Renormalization of a Lorentz invariant doubled worldsheet theory

TL;DR

This paper investigates the renormalization of a Lorentz invariant doubled worldsheet string theory, revealing how gauge fixing and Weyl invariance lead to generalized target space equations, some related to double field theory.

Contribution

It introduces a gauge-invariant formulation of a doubled worldsheet theory and derives its one-loop equations of motion, highlighting novel features beyond traditional double field theory.

Findings

Derived target space equations of motion from one-loop Weyl invariance.

Identified a dilaton equation related to the strong constraint of double field theory.
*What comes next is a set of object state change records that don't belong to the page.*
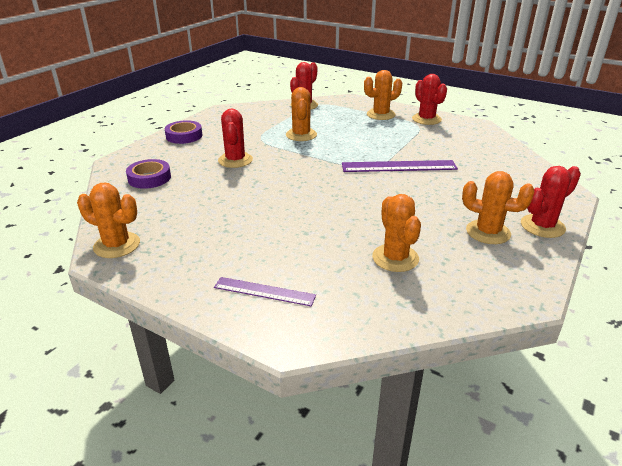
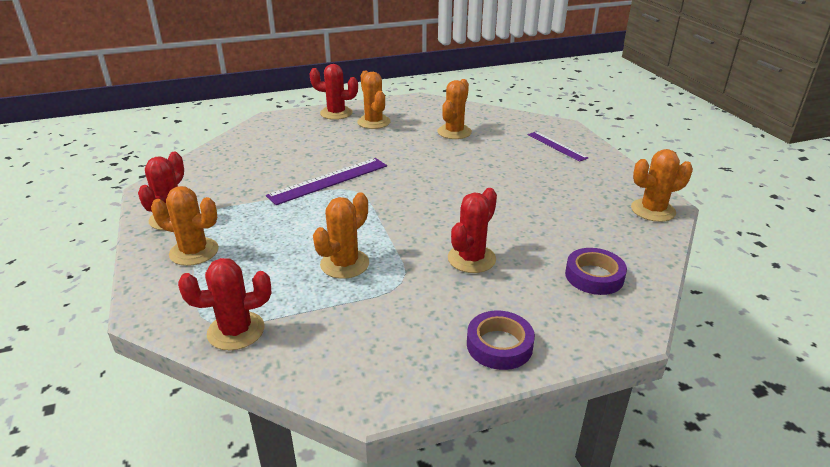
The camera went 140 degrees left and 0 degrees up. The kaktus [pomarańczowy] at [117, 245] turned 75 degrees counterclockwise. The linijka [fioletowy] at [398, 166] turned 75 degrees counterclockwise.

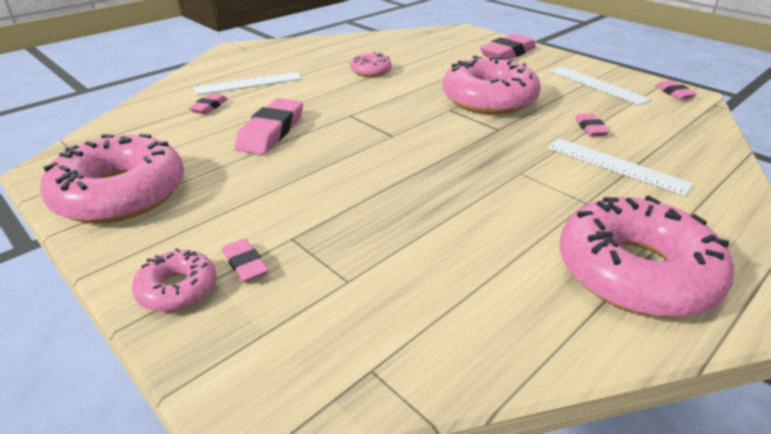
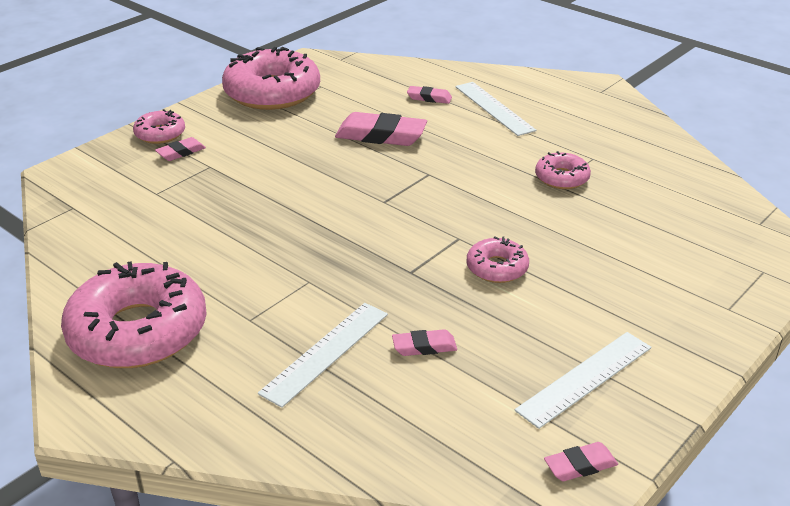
The camera went 85 degrees right and 0 degrees up. The gumka do mazania [różowy] at [508, 53] disappeared. The donut [różowy] at [489, 99] changed to 0.49 times the size.

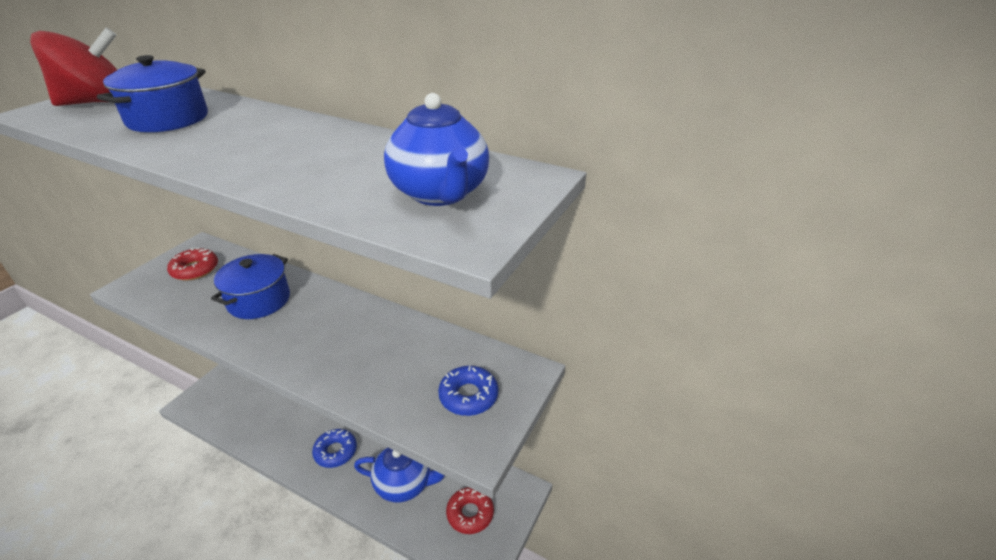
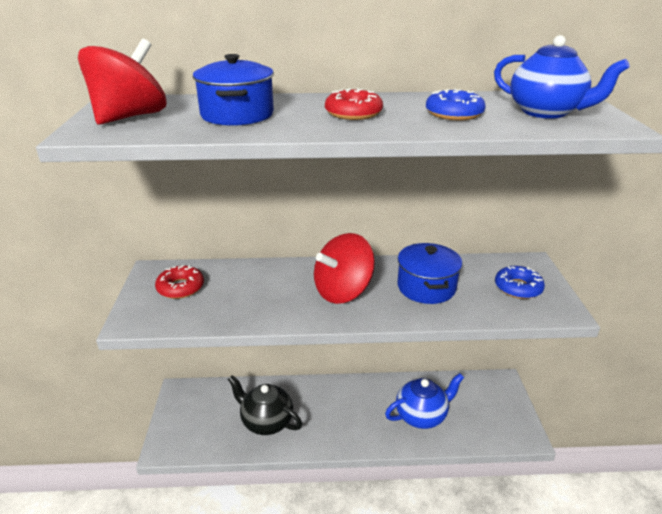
The camera went 30 degrees left and 5 degrees down. The imbryk [czarny] at [266, 421] appeared. The bączek [czerwony] at [343, 291] appeared. The garnek [niebieski] moved from [259, 300] to [426, 287]. The donut [niebieski] moved from [335, 451] to [454, 114]. The donut [czerwony] moved from [470, 513] to [353, 113].

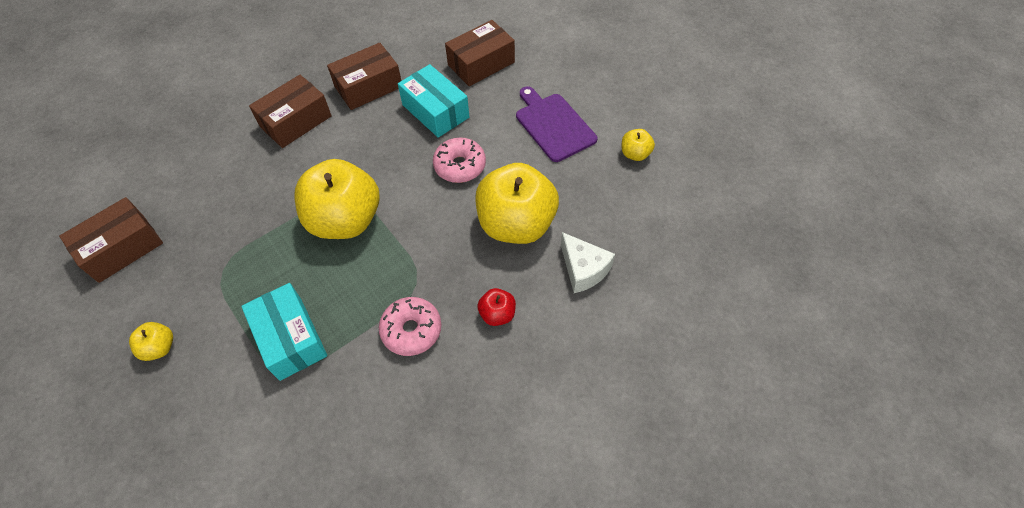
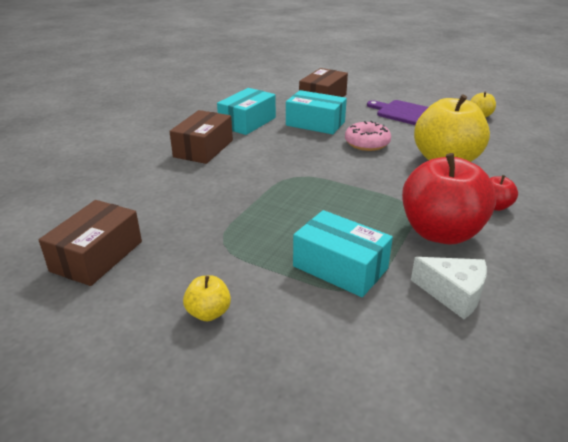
The camera went 25 degrees left and 25 degrees down. The jabłko [żółty] at [345, 220] disappeared. The ser [biały] moved from [583, 269] to [453, 294]. The donut [różowy] at [411, 330] was replaced by the jabłko [czerwony] at [440, 232]. The pudełko [brązowy] at [368, 87] became the pudełko [turkusowy] at [247, 122].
Found that some target space equations differ from those in standard double field theory.

Abstract

Manifestly T-duality covariant worldsheet string models can be constructed by doubling the coordinate fields. We describe the underlying gauge symmetry of a recently proposed Lorentz invariant doubled worldsheet theory that makes half of the worldsheet degrees of freedom redundant. By shifting the Lagrange multiplier, that enforces the gauge fixing condition, the worldsheet action can be cast into various guises. We investigate the renormalization of this theory using a non-linear background / quantum split by employing a normal coordinate expansion adapted to the gauge-fixed theory. The propagator of the doubled coordinates contains a projection operator encoding that half of them do not propagate. We determine the doubled target space equations of motion by requiring one-loop Weyl invariance. Some of them are generalizations of the conventional sigma model beta-functions, while others seem to be novel to the doubled theory: In particular, a dilaton equation seems related to the strong constraint of double field theory. However, the other target space field equations are not identical to those of double field theory.